Wednesday, 15 May 2013


A macaron is a sweet meringue-based confectionery made with eggs, icing sugar, granulated sugar, almond powder or ground almond, and food coloring. It is commonly filled with ganache, buttercream or jam filling sandwiches between the two cookies.

The macaroon is often mistaken as the macaron; many have adopted the French spelling of macaron to distinguish the two items in the English language. However, this has caused confusion over the correct spelling. Some recipes exclude the use of macaroon to refer to this French confection while others think that they are synonymous.
The city of Montmorillon is well known for its macarons and has a museum dedicated to it. The Maison Rannou-Métivier is the oldest macaron bakery in Montmorillon, dating back to 1920. The traditional recipe for Montmorillon macarons remains unchanged for over 150 years.
In Paris, the Ladurée chain of pastry shops has been known for its macarons for about 150 years. In France, McDonald's sells macarons in their McCafés.
Outside of Europe, the French-style macaron can be found in Canada and the United States.
My opinion is that macaron is a practical candy, and it can be an interesting work to make it at home. And the colours are so beautiful, and funny. It is easy to bake it, and it is fine as well.

    • 3 eggs
    • 6 ounces granulated sugar
    • 18.5 grams of powdered sugar
    • 10 grams of finely ground almonds

Preparation time:
Two hours.

Preparation Process:

Divide the eggs, then whisk in hand start turning over protein, you have a little frothy, add the granulated sugar and beat with no hard, more liquid foam. If you've done that, put the almonds in another bowl and sieve the icing sugar on it, and then quickly moves to mix protein A-sugar foam. Take a pan, put onto baking paper and pour the mixture a little foam bag, and press it onto the paper. If you melt down, then thicken with a bit of cream if you have it can stand, but not too hard, then good.
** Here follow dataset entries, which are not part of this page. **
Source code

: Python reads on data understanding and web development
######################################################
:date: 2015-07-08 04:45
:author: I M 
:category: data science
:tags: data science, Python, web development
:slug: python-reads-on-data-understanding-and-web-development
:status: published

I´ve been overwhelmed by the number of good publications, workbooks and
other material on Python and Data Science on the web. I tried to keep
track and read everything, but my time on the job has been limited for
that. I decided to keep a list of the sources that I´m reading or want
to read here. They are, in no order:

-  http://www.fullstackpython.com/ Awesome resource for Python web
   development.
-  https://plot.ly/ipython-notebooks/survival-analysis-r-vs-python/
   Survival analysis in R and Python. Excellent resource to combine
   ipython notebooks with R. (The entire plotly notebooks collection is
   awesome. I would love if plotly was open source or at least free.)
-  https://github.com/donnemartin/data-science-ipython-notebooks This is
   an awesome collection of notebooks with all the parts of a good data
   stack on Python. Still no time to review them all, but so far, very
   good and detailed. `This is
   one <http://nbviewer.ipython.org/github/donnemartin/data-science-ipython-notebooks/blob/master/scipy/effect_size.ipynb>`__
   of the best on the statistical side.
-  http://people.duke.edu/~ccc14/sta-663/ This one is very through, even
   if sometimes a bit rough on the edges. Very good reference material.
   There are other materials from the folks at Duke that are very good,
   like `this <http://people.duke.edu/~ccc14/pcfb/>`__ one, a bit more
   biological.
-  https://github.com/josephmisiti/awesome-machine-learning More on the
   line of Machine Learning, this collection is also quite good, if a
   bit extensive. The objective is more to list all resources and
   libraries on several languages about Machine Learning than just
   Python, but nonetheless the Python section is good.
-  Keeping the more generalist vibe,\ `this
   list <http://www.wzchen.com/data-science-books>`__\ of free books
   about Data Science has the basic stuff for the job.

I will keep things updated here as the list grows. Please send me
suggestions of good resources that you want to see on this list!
If you have reached this state, you can press the dispenser with discs of baking paper and then leave them to stand for one hour at room temperature to toughen a bit. After it passed, 140 degree preheated oven bake them in about ten minutes is enough for them. It means that as you fill it, you leave it, millions of kinds of stuffing to fit the simplest chocolate. If you've got a filling, there is no other business than half of the finished wheels with grease, and the other half to push the anointed top, and you are done with your sweet little sandwiches.